Nel primo periodo passato al fronte l’illusione di una società “ordinata, senza classi, civile e paritetica”, salvezza della natura umana, cede il passo al secondo periodo, quando, ferito, fa ritorno in una Barcellona che ha perso tutto quello per cui Orwell si stava battendo: ordine, classismo, collettivizzazione, democrazia paritetica.

Il caos a Barcellona ha preso il sopravvento, e, oserei dire, non l’ha più lasciato. Nasce una guerra nella guerra, dove vi sono forze che si oppongono al fascismo, pilotate dal comunismo stalinista, ed altre che sono più sensibili al pacifismo trozkista.

Nasce così un clima di sospetto, di persecuzioni politiche, e di messa al bando del POUM, che fanno di Orwell un ricercato stesso. 

Non vi è alcuna altra scelta per Orwell che quella di lasciare la Spagna e tornare in patria, non prima di trasmettere il suo messaggio nella appendice del libro stesso.

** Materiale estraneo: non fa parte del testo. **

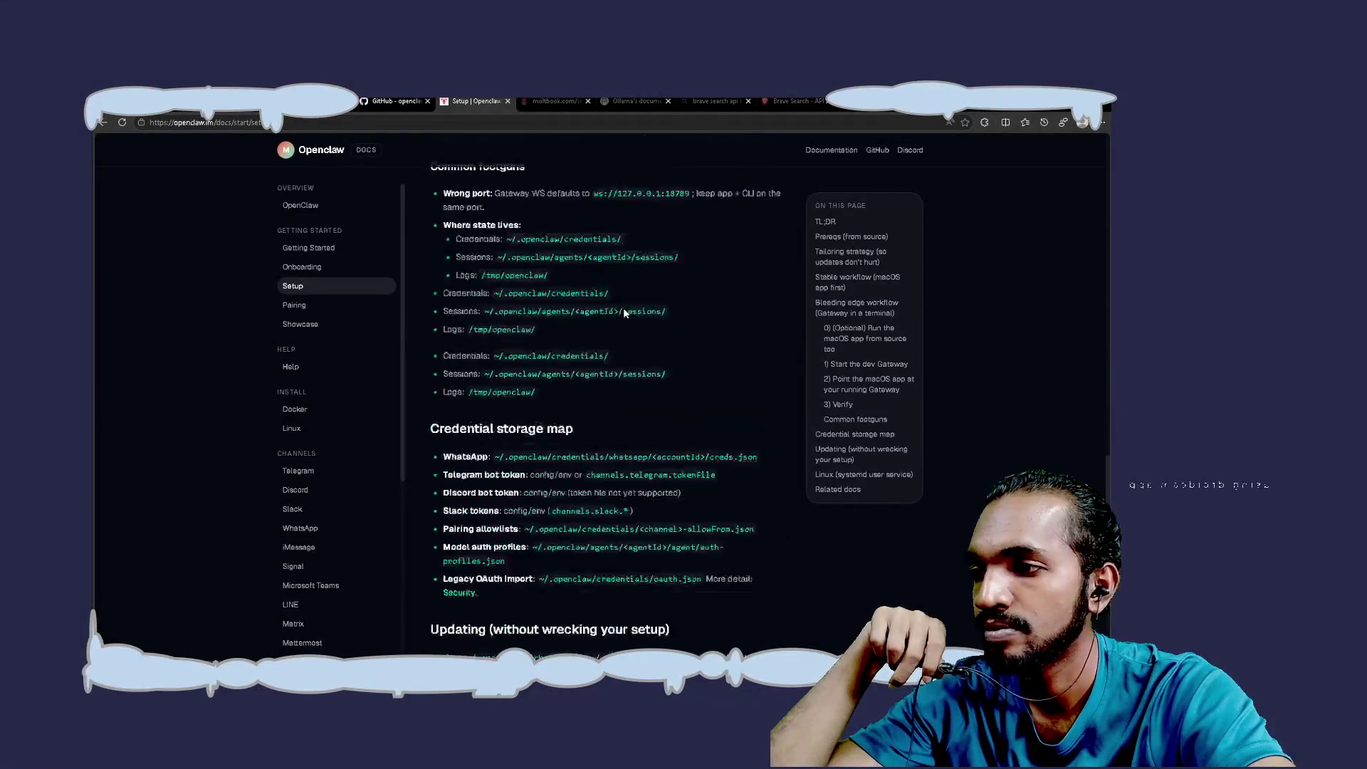
{"action": "scroll", "coordinate": [624, 314], "scroll_direction": "down", "scroll_amount": 4}
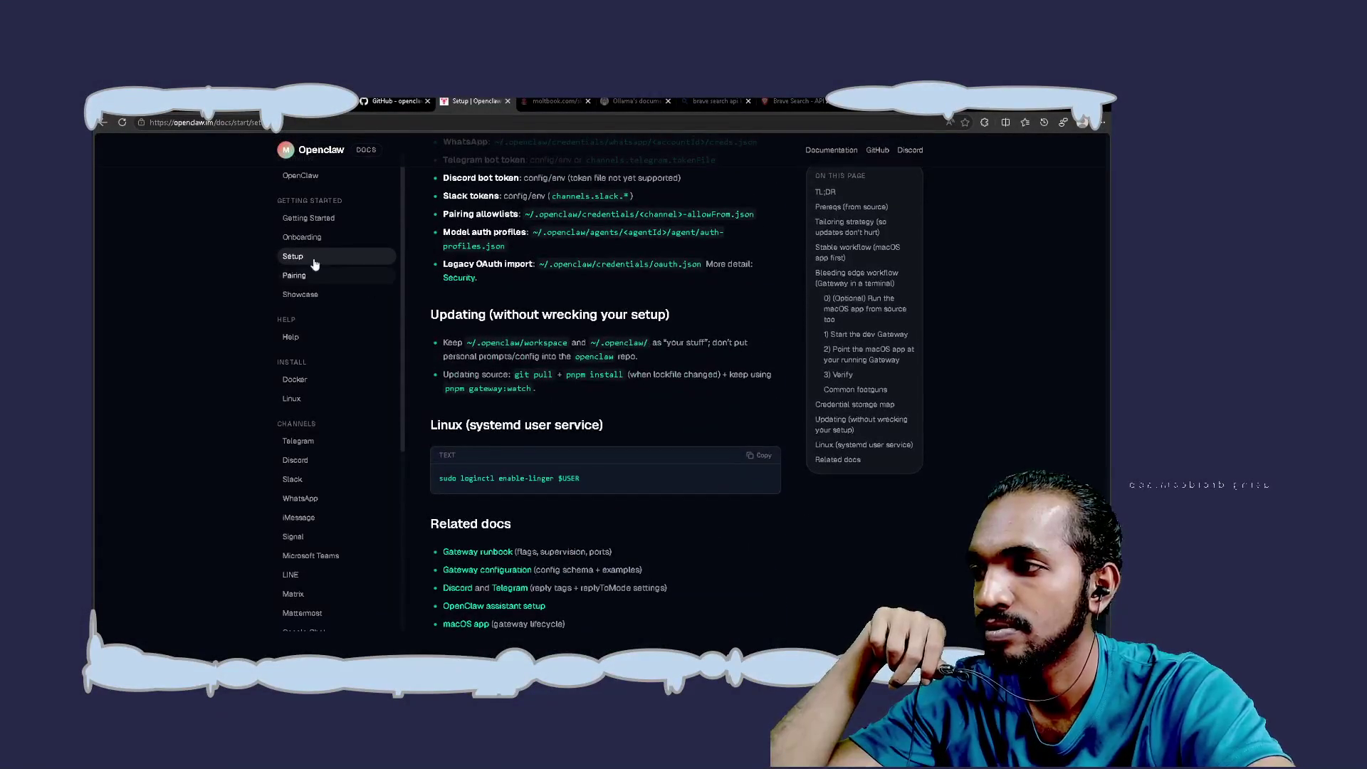
Return to Getting Started and read its chat-surface pairing, DM safety and From source sections
{"action": "left_click", "coordinate": [309, 219]}
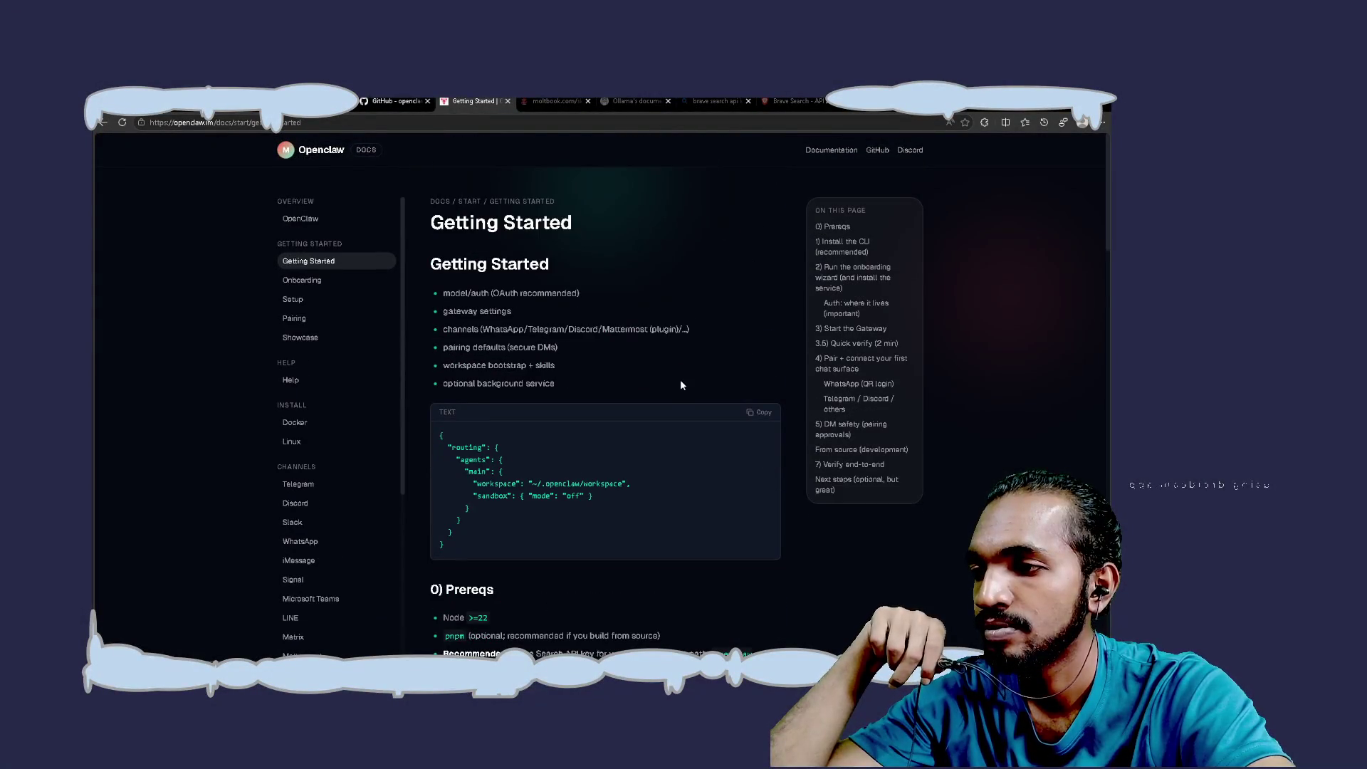
{"action": "scroll", "coordinate": [681, 384], "scroll_direction": "down", "scroll_amount": 4}
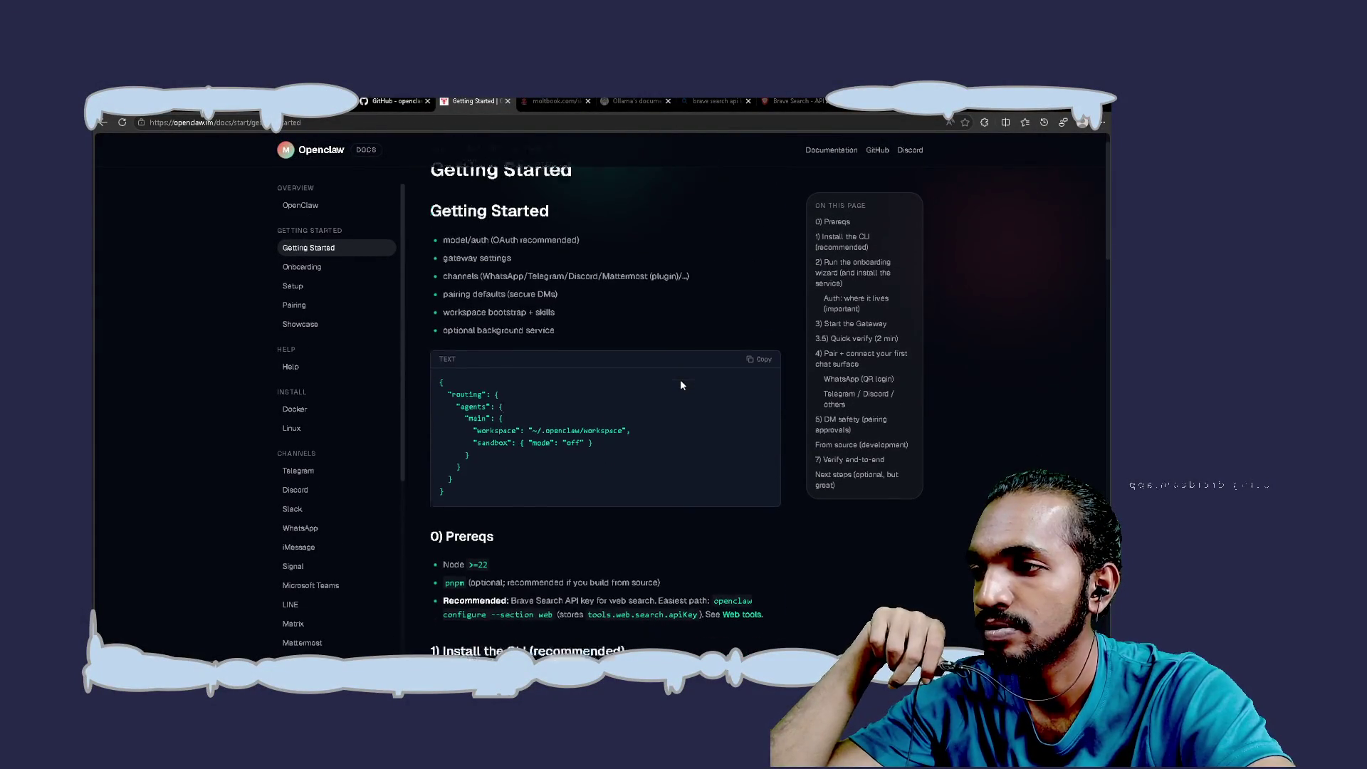
{"action": "scroll", "coordinate": [680, 385], "scroll_direction": "down", "scroll_amount": 2}
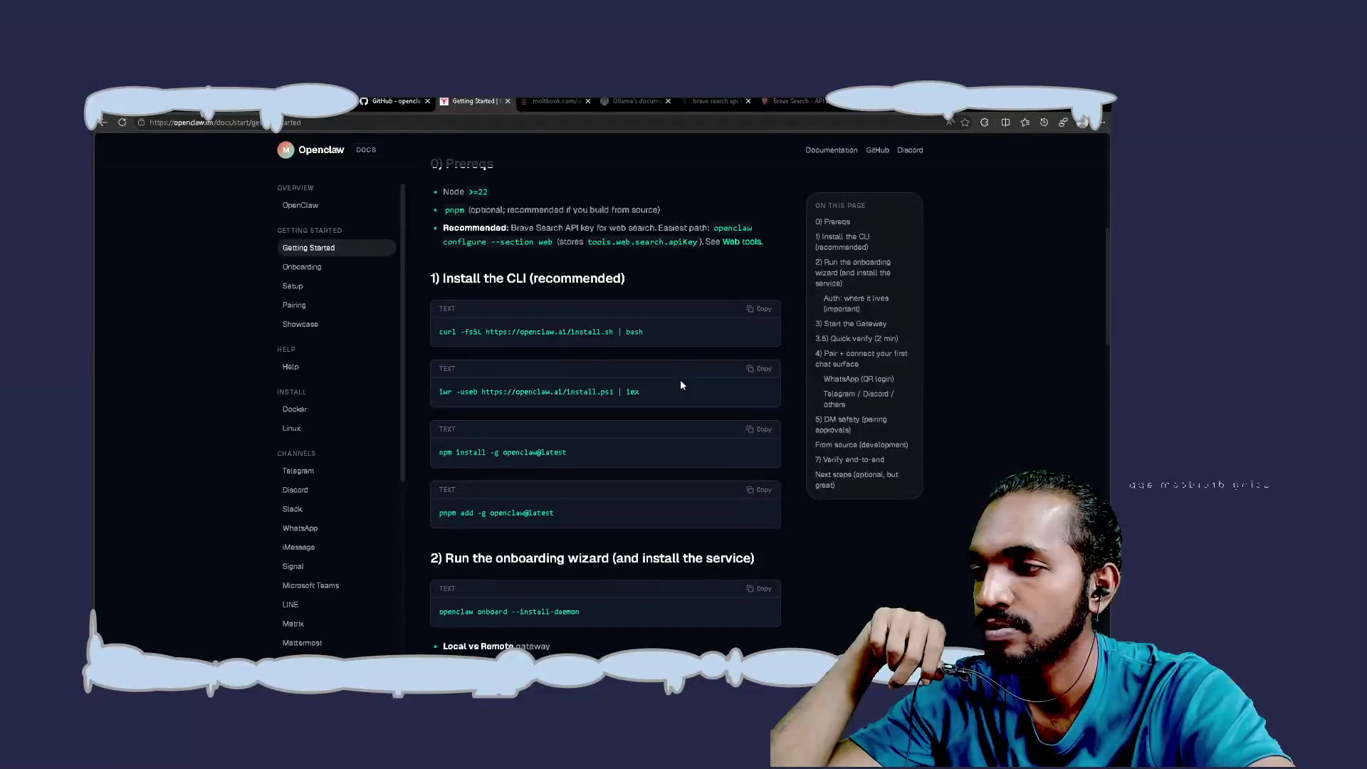
{"action": "scroll", "coordinate": [680, 385], "scroll_direction": "down", "scroll_amount": 2}
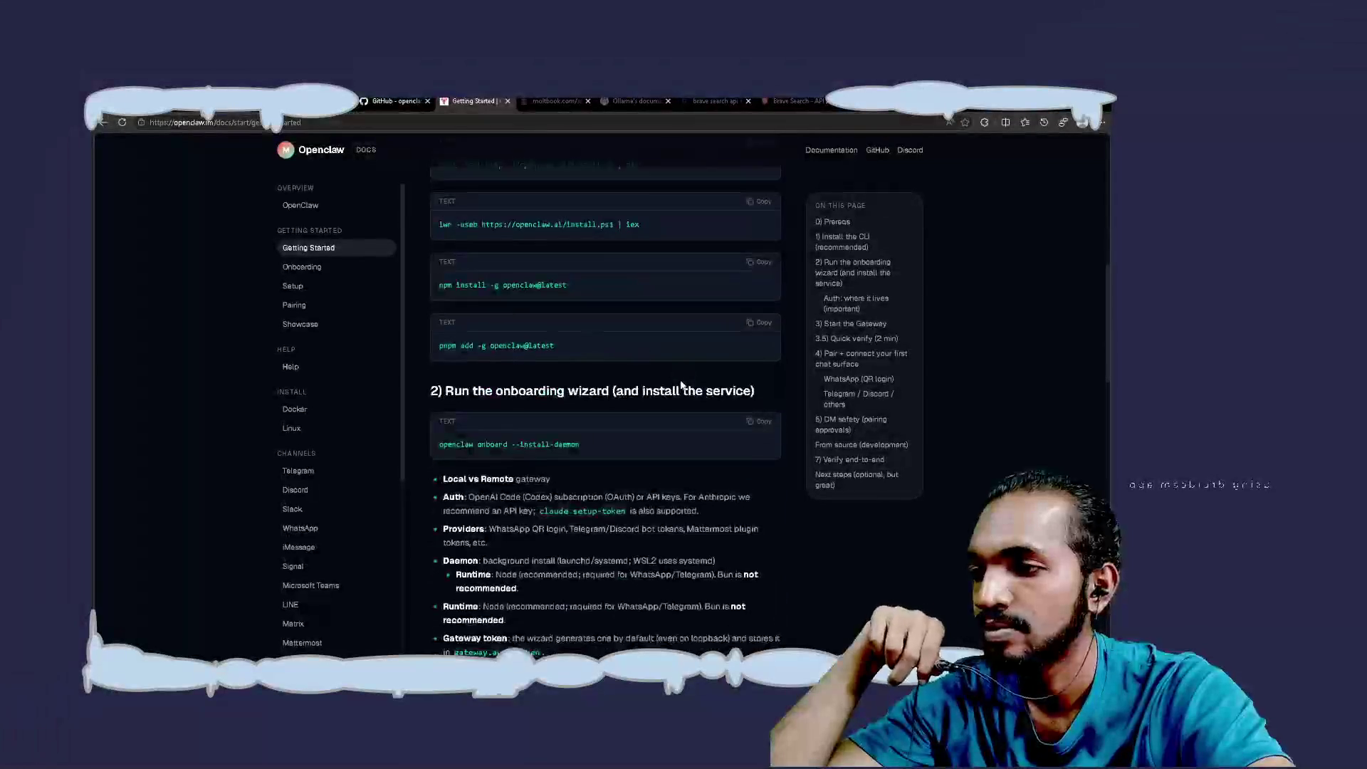
{"action": "scroll", "coordinate": [680, 385], "scroll_direction": "down", "scroll_amount": 2}
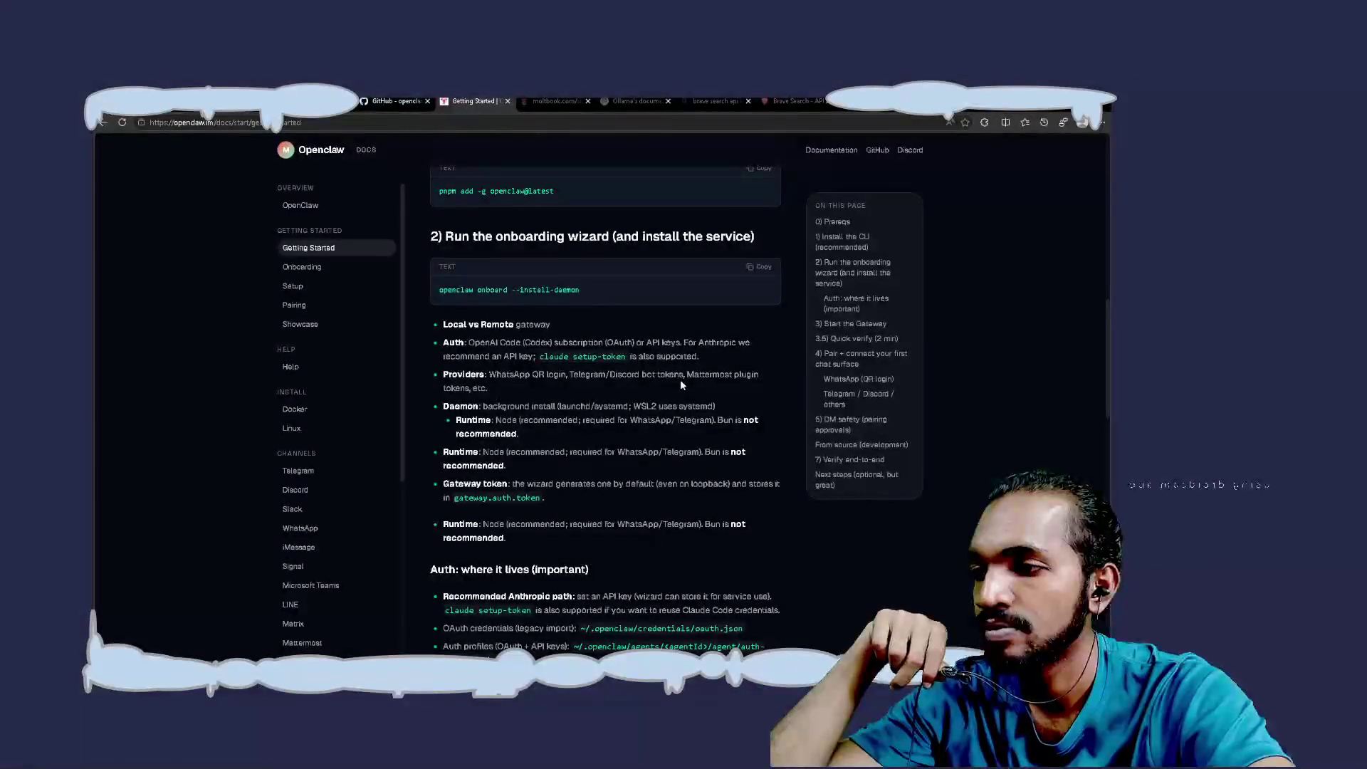
{"action": "scroll", "coordinate": [681, 385], "scroll_direction": "down", "scroll_amount": 2}
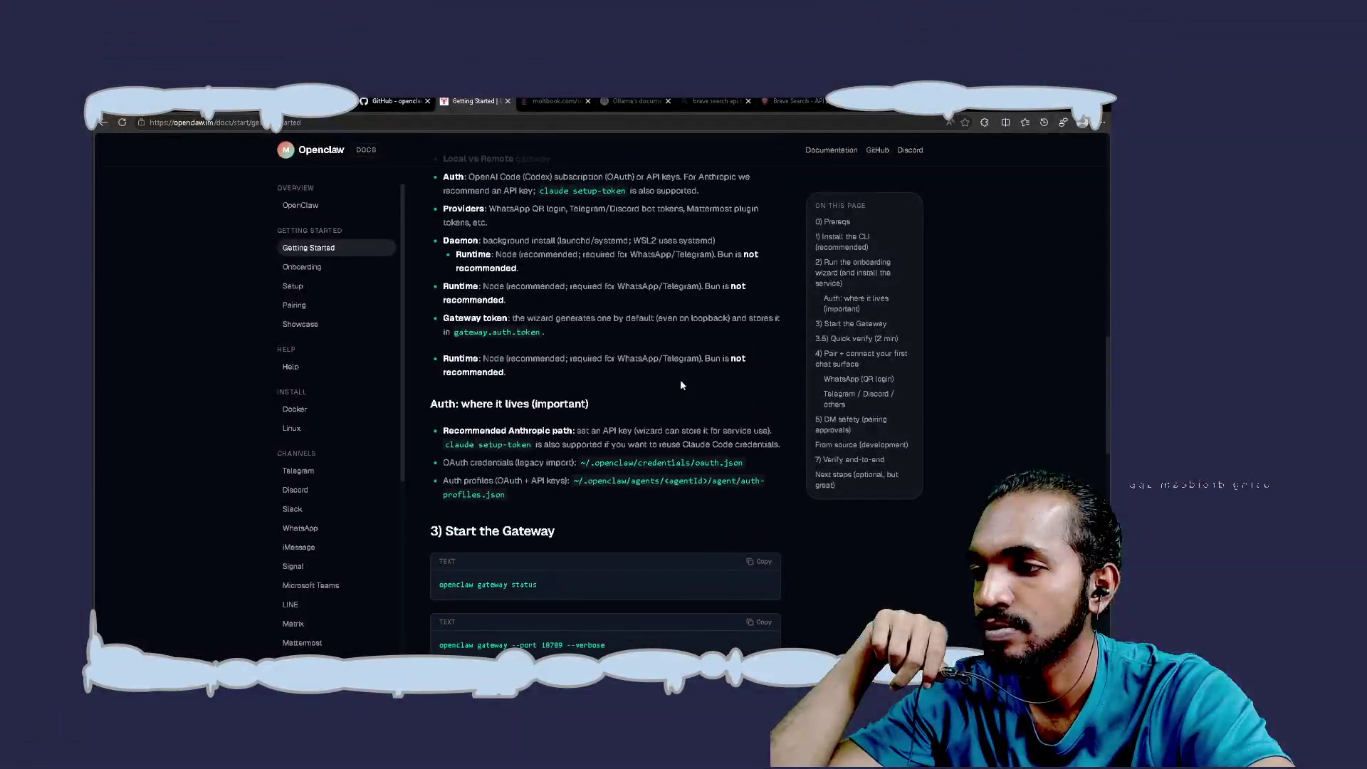
{"action": "scroll", "coordinate": [680, 384], "scroll_direction": "down", "scroll_amount": 5}
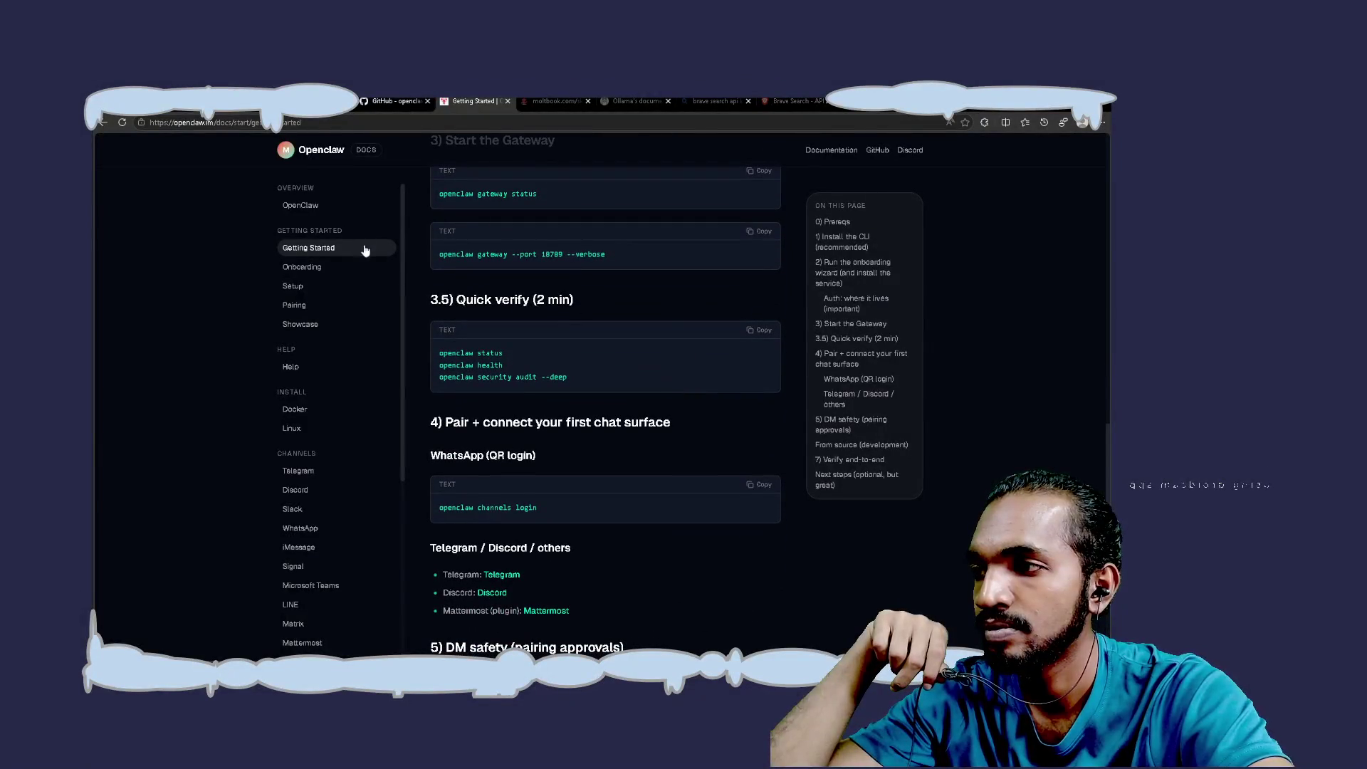
{"action": "scroll", "coordinate": [587, 394], "scroll_direction": "down", "scroll_amount": 3}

Ma spiego meglio il contesto spagnolo dell’epoca.

 Siamo nel 1936 quando nacque un conflitto armato, che vide contrapposte le forze nazionaliste, guidate da una giunta militare, contro le forze del legittimo governo della Repubblica Spagnola, sostenuta dal fronte popolare, di cui Orwell fa parte. 

Emerge rapidamente la figura del militare di ideologia fascista Francisco Franco, che si oppone al fronte popolare, che aveva vinto le elezioni nella giovane repubblica iberica. La guerra, che dura dal 1936 al 1939, rappresenta in tutto e per tutto, un preludio alla seconda guerra mondiale, di cui in Spagna si delineano, come abbiamo detto, i due opposti schieramenti: i fascisti, e il fronte nazionale. 

Orwell stesso ci parla già di bombardamenti sulle città, di rappresaglie, di rastrellamenti.

La contrapposizione interna, si trasforma in guerra civile, quando un gruppo di militari, guidati da cinque generali, tra cui spicca, per l’appunto, Francisco Franco, inizia una ribellione armata, partendo dal Marocco spagnolo. 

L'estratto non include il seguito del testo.